#### [WORK TO BE COMPLETED]
Change "phylum" to "division" in the part of the data that opens with the line containing "genus: Blainvillea" and closes with the end of the data, leaving everything else unchanged. Give back only those lines.

#### [DATA SHOWN]
"""

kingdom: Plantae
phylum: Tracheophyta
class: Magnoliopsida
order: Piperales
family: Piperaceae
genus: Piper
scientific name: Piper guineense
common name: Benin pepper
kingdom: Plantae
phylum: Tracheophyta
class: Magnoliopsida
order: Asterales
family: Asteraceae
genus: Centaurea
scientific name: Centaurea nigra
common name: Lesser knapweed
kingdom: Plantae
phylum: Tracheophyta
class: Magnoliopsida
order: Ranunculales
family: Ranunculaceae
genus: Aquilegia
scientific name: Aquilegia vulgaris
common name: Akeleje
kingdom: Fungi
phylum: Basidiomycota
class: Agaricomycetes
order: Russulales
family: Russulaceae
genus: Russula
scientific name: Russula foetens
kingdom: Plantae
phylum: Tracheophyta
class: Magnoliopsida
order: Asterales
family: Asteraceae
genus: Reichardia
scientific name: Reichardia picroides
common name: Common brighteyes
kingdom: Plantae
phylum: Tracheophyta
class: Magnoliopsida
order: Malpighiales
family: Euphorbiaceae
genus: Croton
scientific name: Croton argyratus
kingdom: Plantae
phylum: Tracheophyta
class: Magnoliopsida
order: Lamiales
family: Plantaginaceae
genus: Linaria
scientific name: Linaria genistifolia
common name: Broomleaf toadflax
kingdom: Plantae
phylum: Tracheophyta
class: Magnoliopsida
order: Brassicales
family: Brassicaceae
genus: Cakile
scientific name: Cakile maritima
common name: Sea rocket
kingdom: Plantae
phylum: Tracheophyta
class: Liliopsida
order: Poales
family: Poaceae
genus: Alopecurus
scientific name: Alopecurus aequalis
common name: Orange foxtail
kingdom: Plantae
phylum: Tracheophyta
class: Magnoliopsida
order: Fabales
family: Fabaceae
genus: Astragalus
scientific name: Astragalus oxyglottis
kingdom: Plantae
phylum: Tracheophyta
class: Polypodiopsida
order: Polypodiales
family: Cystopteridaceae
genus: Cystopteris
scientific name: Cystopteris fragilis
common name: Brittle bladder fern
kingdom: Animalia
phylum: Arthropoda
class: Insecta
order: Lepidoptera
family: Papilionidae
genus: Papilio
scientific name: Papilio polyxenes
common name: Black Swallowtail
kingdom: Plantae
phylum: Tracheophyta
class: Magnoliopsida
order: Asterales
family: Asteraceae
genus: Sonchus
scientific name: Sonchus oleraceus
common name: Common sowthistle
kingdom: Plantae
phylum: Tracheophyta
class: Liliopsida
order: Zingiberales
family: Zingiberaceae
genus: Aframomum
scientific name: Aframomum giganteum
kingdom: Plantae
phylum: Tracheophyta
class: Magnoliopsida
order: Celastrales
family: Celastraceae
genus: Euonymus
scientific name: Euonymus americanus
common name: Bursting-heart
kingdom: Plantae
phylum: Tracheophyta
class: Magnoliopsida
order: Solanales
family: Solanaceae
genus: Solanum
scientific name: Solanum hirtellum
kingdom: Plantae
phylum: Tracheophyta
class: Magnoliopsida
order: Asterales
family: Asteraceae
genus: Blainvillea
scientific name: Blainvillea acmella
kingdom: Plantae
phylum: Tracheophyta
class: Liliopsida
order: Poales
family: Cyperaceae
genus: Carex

"""

#### [EXERCISE RESPONSE]
genus: Blainvillea
scientific name: Blainvillea acmella
kingdom: Plantae
division: Tracheophyta
class: Liliopsida
order: Poales
family: Cyperaceae
genus: Carex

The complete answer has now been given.